* INSTRUCCIONES DE TRABAJO
Copia sin ningún cambio, del texto sobre los estudios dedicados a Bécquer, el fragmento que comienza con las palabras que contienen "Los nuevos poetas" y termina con "directa y enteriza.".

* TEXTO DEL EJERCICIO
+ + + + +

Tampoco la
crítica europea permaneció dormida. Rica
Brown y su emocionada biografía
-Bécquer (1963)- se puede considerar la
culminación de toda una línea de investigación
en el ámbito anglosajón que jalonan estudios como los
de William Samuel Hendrix sobre
Las Rimas de Bécquer y la influencia de Byron (1931); John
E. Englekirk que analizó su relación
con el mundo fantástico en Edgar Allan Poe in
Hispanic Literature (1934); Edmund
King, Gustavo Adolfo Bécquer:From Painter to
Poet (1953), con un magistral análisis de la
relación de la poesía con otras artes; y otros
ensayos de carácter más englobador como los de
I. L. Mc Clelland, Gustavo
Adolfo Bécquer (1940), Clark
Gallagher, The predecessors of Bécquer in the
Fantastic Tale (1949) o Geoffrey Ribbans con estudios sobre
sus relaciones con Byron o escritores de su tiempo (1952).
En el
ámbito francés hay que mencionar a Robert Pageard que durante medio
siglo ha mantenido una tenaz búsqueda de datos becquerianos,
que han culminado en su indispensable biografía,
Bécquer. Leyenda y realidad (1990), que se debe
completar con sus estudios sobre la relación de
Bécquer con el romanticismo alemán y francés,
su recepción en Francia o sus traducciones al francés
de la obra becqueriana.
Los nuevos poetas
seguían reconociendo su magisterio. Leopoldo Panero, en
«El lenguaje de la poesía», dirá:
Evidentemente, la
poesía de Bécquer, de tan pura interioridad humana,
requiere una expresión anímica y misteriosamente
clara; voluntariamente pobre y desasida, directa y enteriza.
—215→
Bécquer cambia el ritmo y el tono, flexibiliza la
palabra y la hace descansar directamente sobre la intensidad del
sentimiento, devuelve naturalidad a la voz poética y al
mismo tiempo la cubre de gracia y misterio. Al descegar y restaurar
en su honda limpidez expresiva el lenguaje de la poesía,
Bécquer abre el nuevo y transparente camino de la
sensibilidad creadora.

+ + + + +

* DATOS PROPORCIONADOS

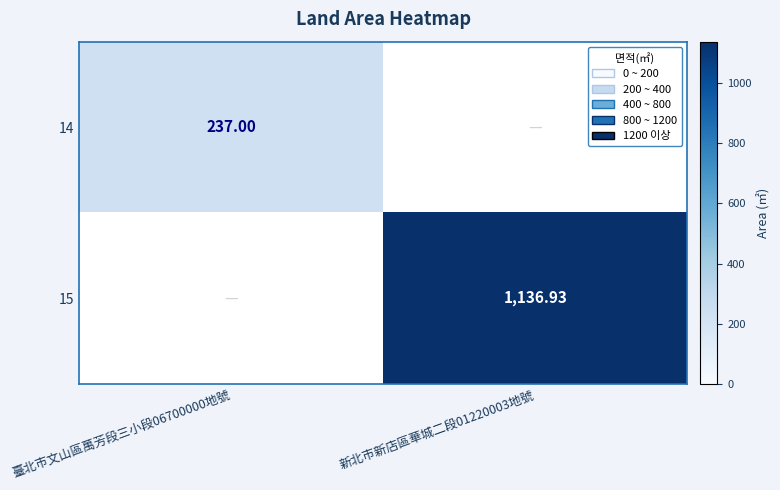

Is the value of 15 at 新北市新店區華城二段01220003地號 greater than the value of 14 at 臺北市文山區萬芳段三小段06700000地號?

Yes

+ + + + +

* RESPUESTA DEL EJERCICIO
Los nuevos poetas
seguían reconociendo su magisterio. Leopoldo Panero, en
«El lenguaje de la poesía», dirá:
Evidentemente, la
poesía de Bécquer, de tan pura interioridad humana,
requiere una expresión anímica y misteriosamente
clara; voluntariamente pobre y desasida, directa y enteriza.